Kelly Thomas, the homeless man who died after a severe police beating in 2011, would have died anyway because his heart was damaged from extensive use of methamphetamine, a pathologist testified yesterday.

Steven Karch was a well-paid witness called by the defense team representing ex-Fullerton, Calif., cops Manuel Ramos and Jay Cicinelli, who are on trial in Orange County for Thomas’s killing. Both are charged with involuntary manslaughter. Ramos is also charged with second-degree murder.

Though the coroner’s report said that Thomas died from lack of oxygen to his brain caused by asphyxiation, a direct result of the severe police beating, Karch said that Thomas’s heart could have given out at any time.

"He could have died sitting in a closet by himself," Karch testified.

According to the Orange County newspaper OC Weekly, Karch was paid $750 per hour for his work on the defense’s case and has already pocketed $20,000 from the accused cops lawyers.

Karch also said that Thomas was experiencing a psychotic episode, leading him to attack the police officers.

The homeless man “could have been seeing a six-headed monster,” during his July 5, 2011, confrontation with Ramos and Cicinelli, Karch speculated.

But the video at the heart of the case, a security camera recording that shows the beating and encounter leading up to it, clearly depicts Thomas speaking coherently to the cops before the beating commenced.

A still from the video is at right. See the video, below.

Pressed by Orange County District Attorney Tony Rackauckas for evidence that Thomas was hallucinating at the time, the expert witness deferred, merely asserting that Thomas’s apparent willingness to fight two police officers indicated that he must be experiencing mental delusions.

"It's not easy to throw a half dozen policemen around," Karch remarked in response, in his testimony which closed the defense case.  "I can't imagine a situation I'd fight with six police officers."

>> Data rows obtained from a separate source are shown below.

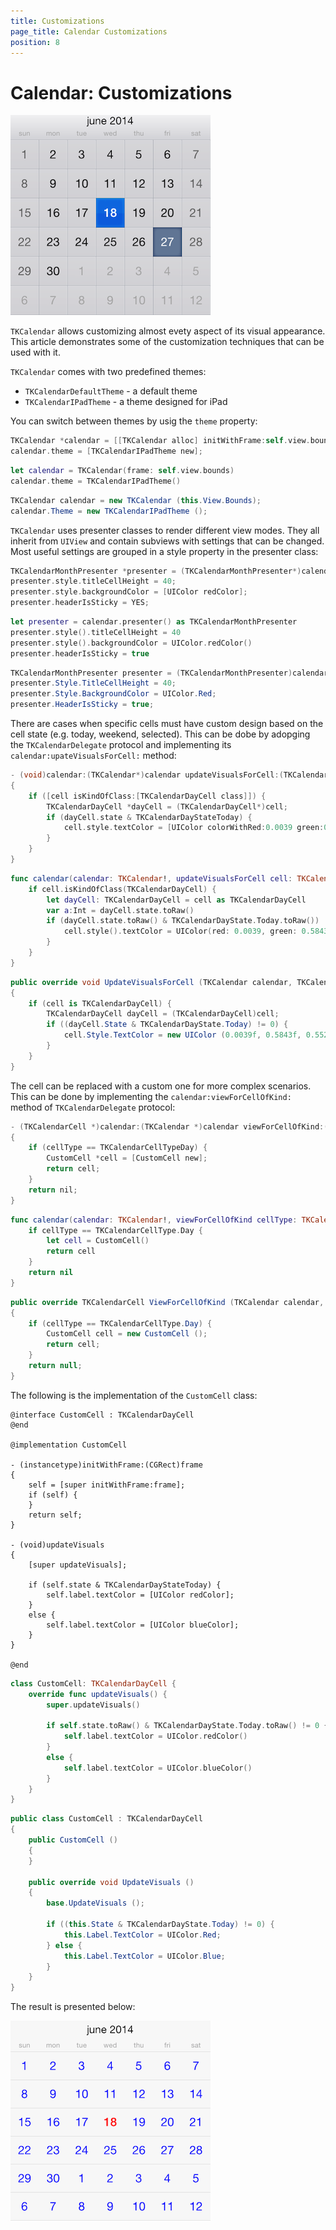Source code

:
 ```yaml
---
title: Customizations
page_title: Calendar Customizations
position: 8
---
```


# Calendar: Customizations

<img src="../images/calendar-customization001.png"/>

<code>TKCalendar</code> allows customizing almost evety aspect of its visual appearance. This article demonstrates some of the customization techniques that can be used with it.

<code>TKCalendar</code> comes with two predefined themes:
- <code>TKCalendarDefaultTheme</code> - a default theme
- <code>TKCalendarIPadTheme</code> - a theme designed for iPad

You can switch between themes by usig the <code>theme</code> property:

```Objective-C
TKCalendar *calendar = [[TKCalendar alloc] initWithFrame:self.view.bounds];
calendar.theme = [TKCalendarIPadTheme new];
```
```Swift
let calendar = TKCalendar(frame: self.view.bounds)
calendar.theme = TKCalendarIPadTheme()
```
```C#
TKCalendar calendar = new TKCalendar (this.View.Bounds);
calendar.Theme = new TKCalendarIPadTheme ();
```

<code>TKCalendar</code> uses presenter classes to render different view modes. They all inherit from <code>UIView</code> and contain subviews with settings that can be changed. Most useful settings are grouped in a style property in the presenter class:

```Objective-C
TKCalendarMonthPresenter *presenter = (TKCalendarMonthPresenter*)calendar.presenter;
presenter.style.titleCellHeight = 40;
presenter.style.backgroundColor = [UIColor redColor];
presenter.headerIsSticky = YES;
```
```Swift
let presenter = calendar.presenter() as TKCalendarMonthPresenter
presenter.style().titleCellHeight = 40
presenter.style().backgroundColor = UIColor.redColor()
presenter.headerIsSticky = true
```
```C#
TKCalendarMonthPresenter presenter = (TKCalendarMonthPresenter)calendar.Presenter;
presenter.Style.TitleCellHeight = 40;
presenter.Style.BackgroundColor = UIColor.Red;
presenter.HeaderIsSticky = true;
```

There are cases when specific cells must have custom design based on the cell state (e.g. today, weekend, selected). This can be dobe by adopging the <code>TKCalendarDelegate</code> protocol and implementing its <code>calendar:upateVisualsForCell:</code> method:
```Objective-C
- (void)calendar:(TKCalendar*)calendar updateVisualsForCell:(TKCalendarCell*)cell;
{
    if ([cell isKindOfClass:[TKCalendarDayCell class]]) {
        TKCalendarDayCell *dayCell = (TKCalendarDayCell*)cell;
        if (dayCell.state & TKCalendarDayStateToday) {
            cell.style.textColor = [UIColor colorWithRed:0.0039 green:0.5843 blue:0.5529 alpha:1.0000];
        }
    }
}
```
```Swift
func calendar(calendar: TKCalendar!, updateVisualsForCell cell: TKCalendarCell!) {
    if cell.isKindOfClass(TKCalendarDayCell) {
        let dayCell: TKCalendarDayCell = cell as TKCalendarDayCell
        var a:Int = dayCell.state.toRaw()
        if (dayCell.state.toRaw() & TKCalendarDayState.Today.toRaw()) != 0 {
            cell.style().textColor = UIColor(red: 0.0039, green: 0.5843, blue: 0.5529, alpha: 1.0000)
        }
    }
}
```
```C#
public override void UpdateVisualsForCell (TKCalendar calendar, TKCalendarCell cell)
{
	if (cell is TKCalendarDayCell) {
		TKCalendarDayCell dayCell = (TKCalendarDayCell)cell;
		if ((dayCell.State & TKCalendarDayState.Today) != 0) {
			cell.Style.TextColor = new UIColor (0.0039f, 0.5843f, 0.5529f, 1.0f);
		}
	}
}
```

The cell can be replaced with a custom one for more complex scenarios. This can be done by implementing the <code>calendar:viewForCellOfKind:</code> method of <code>TKCalendarDelegate</code> protocol:
```Objective-C
- (TKCalendarCell *)calendar:(TKCalendar *)calendar viewForCellOfKind:(TKCalendarCellType)cellType
{
   	if (cellType == TKCalendarCellTypeDay) {
       	CustomCell *cell = [CustomCell new];
       	return cell;
   	}
   	return nil;
}
```
```Swift
func calendar(calendar: TKCalendar!, viewForCellOfKind cellType: TKCalendarCellType) -> TKCalendarCell! {
    if cellType == TKCalendarCellType.Day {
        let cell = CustomCell()
        return cell
    }
    return nil
}
```
```C#
public override TKCalendarCell ViewForCellOfKind (TKCalendar calendar, TKCalendarCellType cellType)
{
	if (cellType == TKCalendarCellType.Day) {
		CustomCell cell = new CustomCell ();
		return cell;
	}
	return null;
}
```

The following is the implementation of the <code>CustomCell</code> class:

	@interface CustomCell : TKCalendarDayCell
	@end

	@implementation CustomCell

	- (instancetype)initWithFrame:(CGRect)frame
	{
    	self = [super initWithFrame:frame];
    	if (self) {
    	}
    	return self;
	}

	- (void)updateVisuals
	{
    	[super updateVisuals];

  	    if (self.state & TKCalendarDayStateToday) {
    	    self.label.textColor = [UIColor redColor];
   	    }
   	    else {
   	    	self.label.textColor = [UIColor blueColor];
   	    }
	}

	@end
```Swift
class CustomCell: TKCalendarDayCell {
    override func updateVisuals() {
        super.updateVisuals()
        
        if self.state.toRaw() & TKCalendarDayState.Today.toRaw() != 0 {
            self.label.textColor = UIColor.redColor()
        }
        else {
            self.label.textColor = UIColor.blueColor()
        }
    }
}
```
```C#
public class CustomCell : TKCalendarDayCell
{
	public CustomCell ()
	{
	}

	public override void UpdateVisuals ()
	{
		base.UpdateVisuals ();

		if ((this.State & TKCalendarDayState.Today) != 0) {
			this.Label.TextColor = UIColor.Red;
		} else {
			this.Label.TextColor = UIColor.Blue;
		}
	}
}
```

The result is presented below:

<img src="../images/calendar-customization002.png"/>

The video shows that Thomas did not fight six police officers. Only Ramos and Cicinelli initiated the beating, with other officers arriving as the attack was in progress. Thomas did not "throw around" any of them.

Thomas can be heard protesting that he cannot breathe, and calling for help from his father who was nowhere around, on the video. But Karch brushed off the beaten man’s desperate pleas as typical of individuals experiencing psychosis.

The prosecution will now begin calling witnesses to rebut the testimony of Karch and other defense witnesses.